Confusion about (part of) the definition of unit and counit of adjunction

Question

Following p.51 from here:

The set-up is two functors $F:\mathscr A\to\mathscr B,G:\mathscr B\to \mathscr A$ and $F\dashv G$. So there is a bijection $$\mathscr B(F(A),B)\cong\mathscr A(A,G(B))\\g\mapsto\overline g$$ and the inverse is written as $f\mapsto \overline f$.
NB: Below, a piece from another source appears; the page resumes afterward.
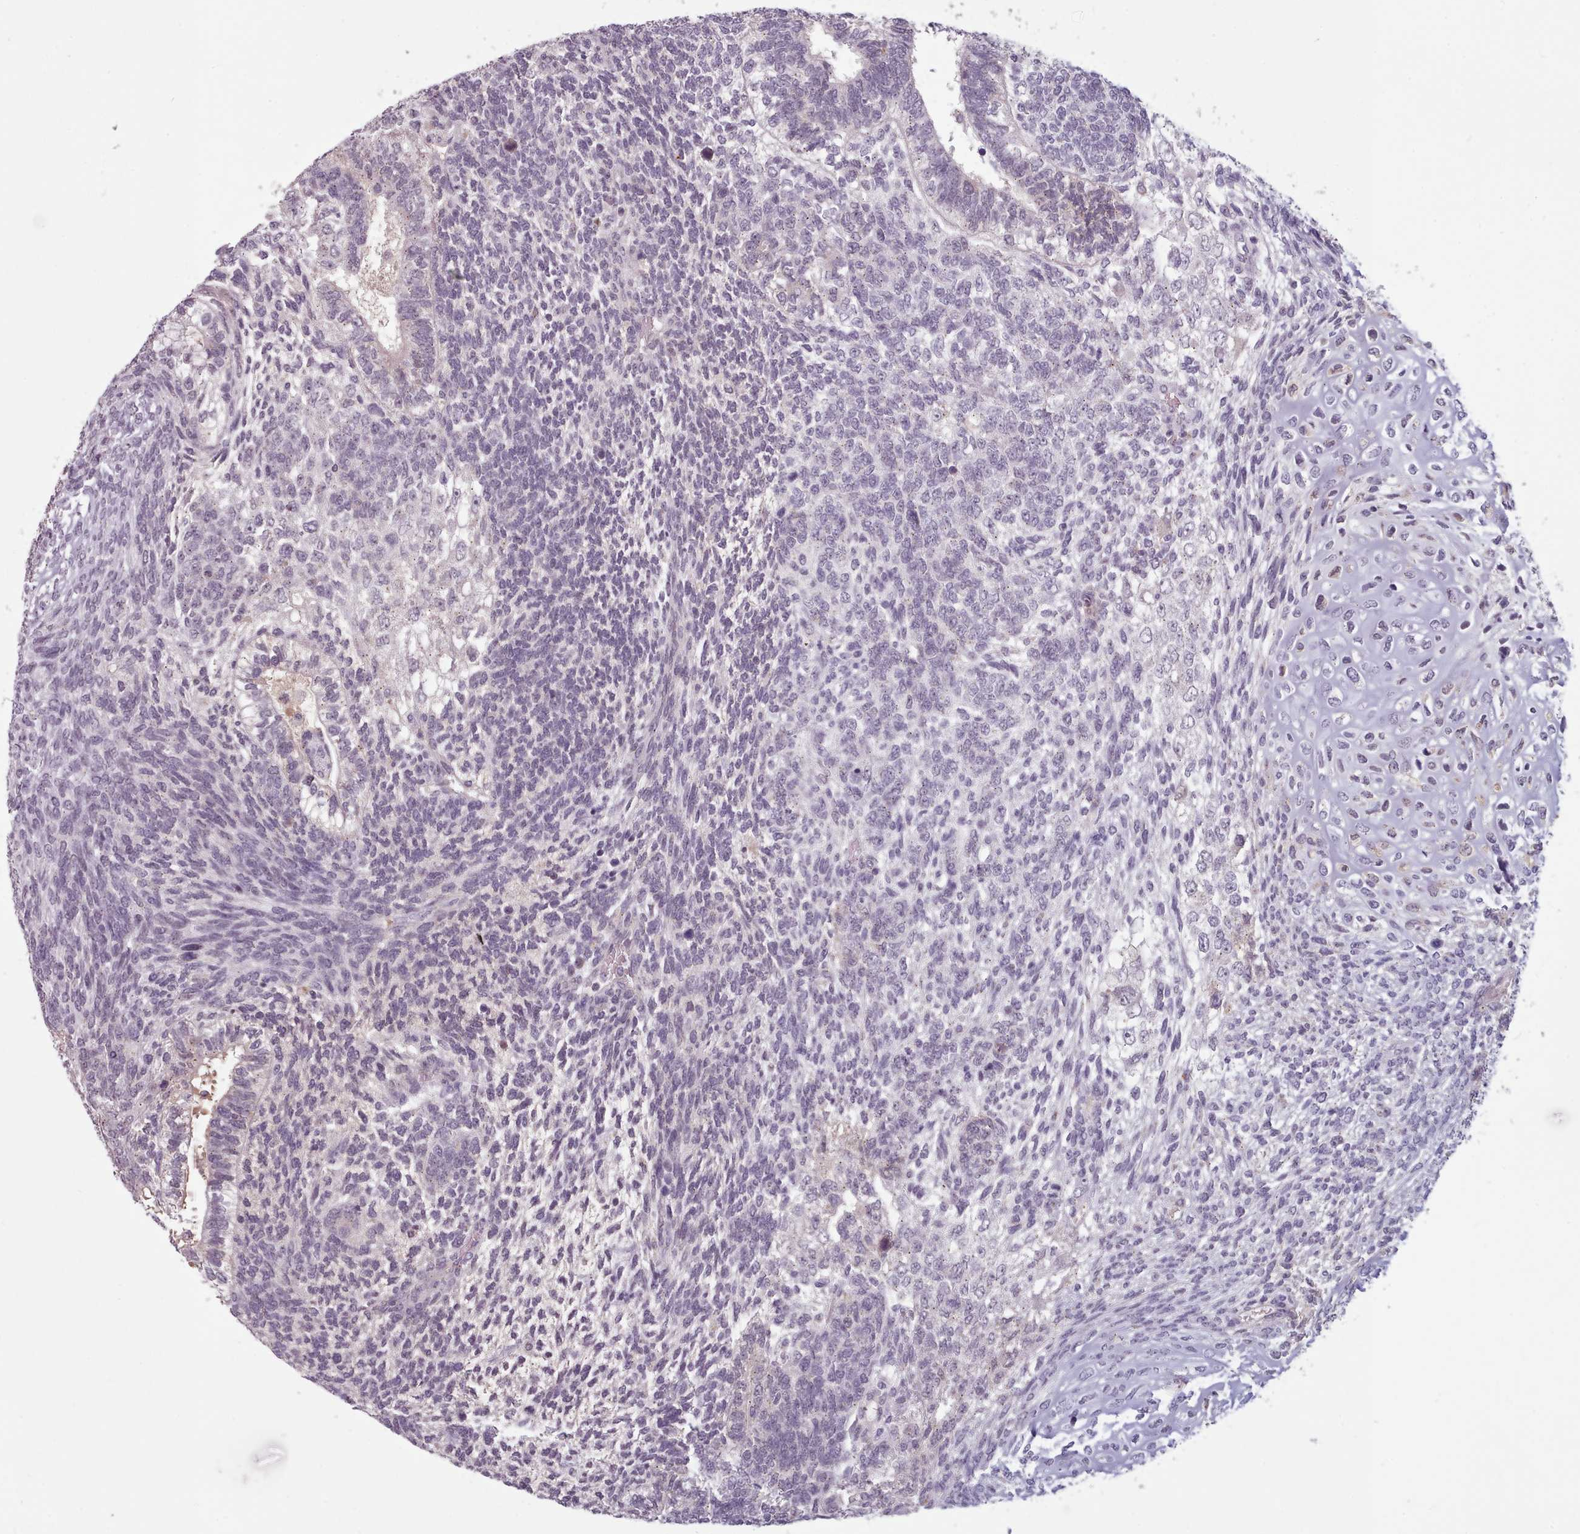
{"staining": {"intensity": "negative", "quantity": "none", "location": "none"}, "tissue": "testis cancer", "cell_type": "Tumor cells", "image_type": "cancer", "snomed": [{"axis": "morphology", "description": "Carcinoma, Embryonal, NOS"}, {"axis": "topography", "description": "Testis"}], "caption": "There is no significant staining in tumor cells of testis cancer.", "gene": "PBX4", "patient": {"sex": "male", "age": 23}}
For each $A\in\mathscr A$, we have a map $$(\eta_A:A\to GF(A))=(\overline{1:F(A)\to F(A)}).$$ Dually, for each $B\in\mathscr B$, we have a map $$(\epsilon_B: FG(B)\to B)=(\overline{1:G(B)\to G(B)}).$$

1) Where do these equalities come from?

2) Does the term "dually" have a precise meaning? Informally, dualizing reverses all arrows. But in this case it's not reversing the arrows ($\epsilon_B$ is not $\eta_A$ with arrow reversed (which would be $GF(A)\to A)$, it's something different).

Answer 1

Here's how I understand the situation.

1) Set $B=F(A)$ (in the notation of the set-up). Then there is a bijection $$\mathscr B(F(A),F(A))\cong \mathscr A(A,GF(A))$$ which sends, in particular, $1_{F(A)}:F(A)\to F(A)$ to $\overline {1_{F(A)}}:A\to GF(A)$. Define $\eta_A$ to be that $\overline{1_{F(A)}}$.

2) The functors $F$ and $G$ induce the dual functors $F^{op}:\mathscr A^{op}\to\mathscr B^{op}$ and $G^{op}:\mathscr B^{op}\to\mathscr A^{op}$. The functor $F^{op}$ is defined by $F^{op}(A)=F(A)$ for an object $A$ and by $F^{op}(f^{op})=F(f)^{op}$ for an arrow $f^{op}$. Since $F\dashv G$, it follows from this answer that $G^{op}\dashv F^{op}$. So there is a bijection $$\mathscr A^{op}(G(B),A)\cong \mathscr B^{op}(B,F(A))$$ for all objects $A\in\mathscr A,B\in\mathscr B$. Taking $A$ to be $G(B)$, we have a bijection $$\mathscr A^{op}(G(B),G(B))\cong \mathscr B^{op}(B,FG(B)).$$ It sends, in particular, $1_{G(B)}:G(B)\to G(B)$ to $\overline{1_{G(B)}}:B\to FG(B)$. Thus $\overline{1_{G(B)}}^{op}$ is an arrow $FG(B)\to B$. Define $\epsilon_B$ to be that $\overline{1_{G(B)}}^{op}$.

Answer 2

1)

They come from the identifications of the adjunction. Let $F \colon \mathcal{C} \rightarrow \mathcal{D}$ be a left adjoint to $G \colon \mathcal{D} \rightarrow \mathcal{C}$. As you statet that means we have a bijection $\text{Hom}_{\mathcal{D}}(F(X),Y) = \text{Hom}_{\mathcal{C}}(X,G(Y))$ which is functorial in $X \in \mathcal{C}$ and $Y \in \mathcal{D}$. In other words we have a natural isomorphism between $\text{Hom}_{\mathcal{D}}(F(-),-)$ and $\text{Hom}_{\mathcal{C}}(-,G(-))$. Applying $\text{Hom}_{\mathcal{D}}(F(-),-)$ to $(X,F(X))$ then gives a bijection $\text{Hom}_{\mathcal{D}}(F(X),F(X)) = \text{Hom}_{\mathcal{C}}(X,G(F(X)))$ and thus we get a morphism $X \rightarrow G(F(X))$ that corresponds to $\text{id}_{F(X)}$. That is exactly the first equality that you stated. Analogously, we get the second one.

2)

I guess dually here is rather meant as analogously to be honest. But one can make it a bit more precise. As I explained in 1) we have a morphism $X \rightarrow G(F(X))$ that corresponds to $\text{id}_{F(X)}$ for every $X \in \mathcal{C}$. One can now check that this is functorial which means we have a natural transformation $\text{id}_{\mathcal{C}} \rightarrow G \circ F$ which is called a unit of the adjunction. The counit is the natural transformation we get when we do all the steps dually/analogously.